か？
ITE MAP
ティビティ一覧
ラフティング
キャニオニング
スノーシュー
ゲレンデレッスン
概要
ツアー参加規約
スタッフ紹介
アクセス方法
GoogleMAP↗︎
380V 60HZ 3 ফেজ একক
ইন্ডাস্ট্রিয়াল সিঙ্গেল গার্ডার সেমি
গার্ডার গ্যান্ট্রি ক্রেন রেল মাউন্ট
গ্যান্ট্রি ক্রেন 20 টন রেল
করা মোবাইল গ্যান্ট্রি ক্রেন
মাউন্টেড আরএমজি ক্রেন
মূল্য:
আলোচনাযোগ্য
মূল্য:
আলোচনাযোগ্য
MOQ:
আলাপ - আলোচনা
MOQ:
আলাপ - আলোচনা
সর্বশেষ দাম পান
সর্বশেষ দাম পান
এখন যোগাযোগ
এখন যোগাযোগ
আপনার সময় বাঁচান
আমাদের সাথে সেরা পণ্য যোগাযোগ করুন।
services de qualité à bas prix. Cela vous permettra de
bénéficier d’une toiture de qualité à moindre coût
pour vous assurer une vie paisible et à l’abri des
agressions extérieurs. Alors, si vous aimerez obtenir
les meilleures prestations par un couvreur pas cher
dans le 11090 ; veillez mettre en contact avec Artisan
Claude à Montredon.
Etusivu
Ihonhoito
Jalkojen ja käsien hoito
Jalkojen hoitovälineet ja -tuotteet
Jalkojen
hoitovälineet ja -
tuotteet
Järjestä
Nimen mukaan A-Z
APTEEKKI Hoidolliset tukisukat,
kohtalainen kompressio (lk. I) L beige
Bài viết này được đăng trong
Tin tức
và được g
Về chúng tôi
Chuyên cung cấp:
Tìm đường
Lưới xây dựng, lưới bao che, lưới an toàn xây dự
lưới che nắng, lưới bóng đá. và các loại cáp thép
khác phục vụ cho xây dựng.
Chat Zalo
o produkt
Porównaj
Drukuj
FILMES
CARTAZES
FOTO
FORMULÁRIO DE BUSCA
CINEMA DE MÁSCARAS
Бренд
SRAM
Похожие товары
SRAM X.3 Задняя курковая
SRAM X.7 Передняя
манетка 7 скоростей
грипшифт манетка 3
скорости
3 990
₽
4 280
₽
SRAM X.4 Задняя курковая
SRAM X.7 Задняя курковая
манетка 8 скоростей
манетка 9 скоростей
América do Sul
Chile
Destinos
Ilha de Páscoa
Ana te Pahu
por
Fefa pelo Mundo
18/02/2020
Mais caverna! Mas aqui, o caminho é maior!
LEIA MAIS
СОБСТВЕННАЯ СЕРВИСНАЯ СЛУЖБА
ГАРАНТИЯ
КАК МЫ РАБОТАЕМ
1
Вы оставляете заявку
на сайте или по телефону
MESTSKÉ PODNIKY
——————
* [INSTRUCTIONS TO FOLLOW]: Render the lines from the start of the records up to and including the line with "আপনার সময় বাঁচান" as a Markdown table. Use a column Row for the row number and a column Line for the line's text, and leave out blank lines.

* [REPLY]:
| Row | Line |
|---|---|
| 1 | か？ |
| 2 | ITE MAP |
| 3 | ティビティ一覧 |
| 4 | ラフティング |
| 5 | キャニオニング |
| 6 | スノーシュー |
| 7 | ゲレンデレッスン |
| 8 | 概要 |
| 9 | ツアー参加規約 |
| 10 | スタッフ紹介 |
| 11 | アクセス方法 |
| 12 | GoogleMAP↗︎ |
| 13 | 380V 60HZ 3 ফেজ একক |
| 14 | ইন্ডাস্ট্রিয়াল সিঙ্গেল গার্ডার সেমি |
| 15 | গার্ডার গ্যান্ট্রি ক্রেন রেল মাউন্ট |
| 16 | গ্যান্ট্রি ক্রেন 20 টন রেল |
| 17 | করা মোবাইল গ্যান্ট্রি ক্রেন |
| 18 | মাউন্টেড আরএমজি ক্রেন |
| 19 | মূল্য: |
| 20 | আলোচনাযোগ্য |
| 21 | মূল্য: |
| 22 | আলোচনাযোগ্য |
| 23 | MOQ: |
| 24 | আলাপ - আলোচনা |
| 25 | MOQ: |
| 26 | আলাপ - আলোচনা |
| 27 | সর্বশেষ দাম পান |
| 28 | সর্বশেষ দাম পান |
| 29 | এখন যোগাযোগ |
| 30 | এখন যোগাযোগ |
| 31 | আপনার সময় বাঁচান |